CHIJ St Theresa’s Convent launched Emblems of Singapore, a showcase of student art-works as part of its SG50 celebrations.
Twenty-five of the school’s pioneer teachers and members of the Kampong Bahru and Radin Mas community also attended the Aug 6 event.
Emblems of Singapore, located along one of the school’s corridors, includes a display of painted wooden tiles featuring Singapore themes, 268 Trexi figurines depicting icons such as the Merlion and the NSman, and an 8.5-m-long silhouette of the Singapore skyline with interactive links on local monuments.
Trexi figurines are platform art figures with moveable heads and limbs.
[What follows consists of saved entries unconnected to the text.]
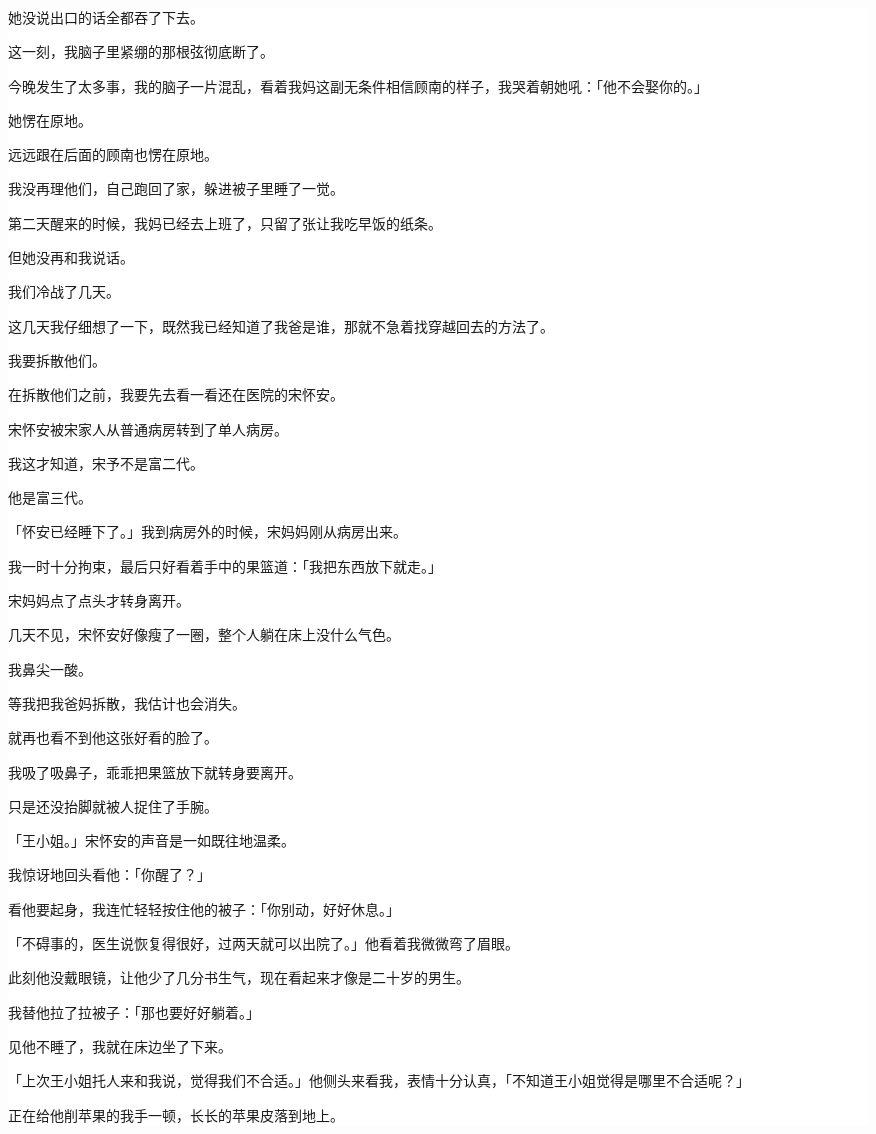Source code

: 她没说出口的话全都吞了下去。

这一刻，我脑子里紧绷的那根弦彻底断了。

今晚发生了太多事，我的脑子一片混乱，看着我妈这副无条件相信顾南的样子，我哭着朝她吼：「他不会娶你的。」

她愣在原地。

远远跟在后面的顾南也愣在原地。

我没再理他们，自己跑回了家，躲进被子里睡了一觉。

第二天醒来的时候，我妈已经去上班了，只留了张让我吃早饭的纸条。

但她没再和我说话。

我们冷战了几天。

这几天我仔细想了一下，既然我已经知道了我爸是谁，那就不急着找穿越回去的方法了。

我要拆散他们。

在拆散他们之前，我要先去看一看还在医院的宋怀安。

宋怀安被宋家人从普通病房转到了单人病房。

我这才知道，宋予不是富二代。

他是富三代。

「怀安已经睡下了。」我到病房外的时候，宋妈妈刚从病房出来。

我一时十分拘束，最后只好看着手中的果篮道：「我把东西放下就走。」

宋妈妈点了点头才转身离开。

几天不见，宋怀安好像瘦了一圈，整个人躺在床上没什么气色。

我鼻尖一酸。

等我把我爸妈拆散，我估计也会消失。

就再也看不到他这张好看的脸了。

我吸了吸鼻子，乖乖把果篮放下就转身要离开。

只是还没抬脚就被人捉住了手腕。

「王小姐。」宋怀安的声音是一如既往地温柔。

我惊讶地回头看他：「你醒了？」

看他要起身，我连忙轻轻按住他的被子：「你别动，好好休息。」

「不碍事的，医生说恢复得很好，过两天就可以出院了。」他看着我微微弯了眉眼。

此刻他没戴眼镜，让他少了几分书生气，现在看起来才像是二十岁的男生。

我替他拉了拉被子：「那也要好好躺着。」

见他不睡了，我就在床边坐了下来。

「上次王小姐托人来和我说，觉得我们不合适。」他侧头来看我，表情十分认真，「不知道王小姐觉得是哪里不合适呢？」

正在给他削苹果的我手一顿，长长的苹果皮落到地上。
The silhouette of CHIJMES also takes centrestage here, commemorating the establishment of the first IJ (Infant Jesus) convent on the island.
“From the research that I conducted for my Trexi doll design, I learnt that it was through the hard work of our pioneers that Singapore grew from a country which started with nothing into the success story that we are today,” said Sec 2 student Shernane Foo, who based her design on the iconic Singapore Girl.
“They did not give up during the hard times – everyone worked together and they pulled through in the end.”
Staff, parents and invited guests also witnessed the Student Leadership Investiture Ceremony during which 273 student leaders were inaugurated into a leadership programme established in the tradition of growing girls to be leaders and learners in the service of others.
During the celebration, guest of honour, Infant Jesus Sr Maria Lau, paid tribute to the school’s pioneer educators and members of the Kampong Bahru and Radin Mas community who helped the school establish an educational programme for girls in the 1950s.
In those decades, schooling for girls was not widely available and the Infant Jesus Sisters persevered in setting up a school on Radin Mas Hill to serve the daughters of workers at the port and the railway station.
Mrs Mabel Tan, a pioneer educator at the school from 1957-2002, recalled the 1950s and 1960s as a time where staff and students would “pitch in, without grumbling, and feel gratified at playing a part in building up the school”.
Mrs Tan said she remembers the library when it was first built: small, poorly equipped, with few books and no air-conditioning. In order to furnish the library with furniture and books, she and her students took it upon themselves to raise funds, through Job Week and selling food provided by parents at school fairs.
In three months, they raised $3,000 – no small sum for those days. The money allowed them to install the first air-conditioning unit at the school, which made the library hugely popular among students.